Apprendo con molta preoccupazione la notizia secondo cui, a causa del nuovo Isee, ben 300 famiglie reggiane sono a rischio relativamente gli alloggi pubblici.

Il M5S non ci sta. Dopo la recente sentenza del Consiglio di Stato il governo è stato messo all’angolo e adesso con la nostra mozione vogliamo inchiodarlo al rispetto dei diritti: le provvidenze assistenziali non possono e non devono essere inserite tra le voci del reddito utilizzate per il calcolo dell’Isee.

Lo affermano Maria Edera Spadoni e i deputati M5S in commissione Affari Sociali commentando la discussione generale alla Camera sulla mozione Isee, a prima firma Giulia Di Vita, la cui calendarizzazione in Aula è stata fortemente spinta da tutto il Gruppo pentastellato.

Da parte del Pd è stato riscontrato un atteggiamento che, francamente, appare bipolare: dopo aver avallato per anni le decisioni del governo su questo tema, in Aula i democratici hanno cercato di scaricare le responsabilità rispetto a quanto avvenuto sul Decreto Monti – che ha modificato il calcolo dell’Isee -, da loro votato e portato a compimento. Inoltre hanno annunciato che presenteranno una loro mozione attraverso la quale richiedere il rispetto della sentenza del Consiglio di Stato e il risarcimento dei cittadini danneggiati. Peccato che il loro Ministro del Lavoro, Giuliano Poletti, abbia dichiarato che il governo non intende procedere ai risarcimenti. Certamente nel Pd dovrebbero chiarirsi meglio le idee.

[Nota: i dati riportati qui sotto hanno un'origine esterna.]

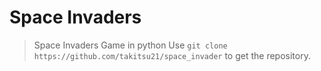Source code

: # **Space Invaders**
> Space Invaders Game in python
Use `git clone https://github.com/takitsu21/space_invader` to get the repository.
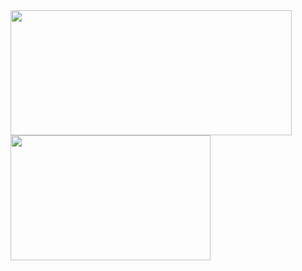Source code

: <div>
  <a href="https://git.io/streak-stats"><img height=200 width=450 align="center" src="https://streak-stats.demolab.com/?user=GoatEXE&theme=github-dark-blue&mode=weekly" /></a>
  <a href="https://github.com/anuraghazra/github-readme-stats"><img height=200 width=320 align="center" src="https://github-readme-stats.vercel.app/api/top-langs/?username=GoatEXE&layout=compact&theme=github_dark&hide_border=true" /></a>
</div>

L’insistenza con la quale il M5S ha richiesto la calendarizzazione della mozione è dovuta a un motivo molto semplice: non ci fidiamo di Renzi e Poletti. Infatti, dopo la battaglia condotta dal governo per inserire le provvidenze assistenziali tra le voci del calcolo dell’Isee adesso vogliamo leggere nero su bianco l’impegno per l’abrogazione da parte dell’esecutivo. Un impegno che deve essere chiaro e complessivo. Soprattutto, il campo deve essere sgombrato da dubbi e va chiarita la necessità di rimborsare quei numerosi cittadini che, a causa di quel calcolo disonesto, non hanno potuto accedere a servizi sociali.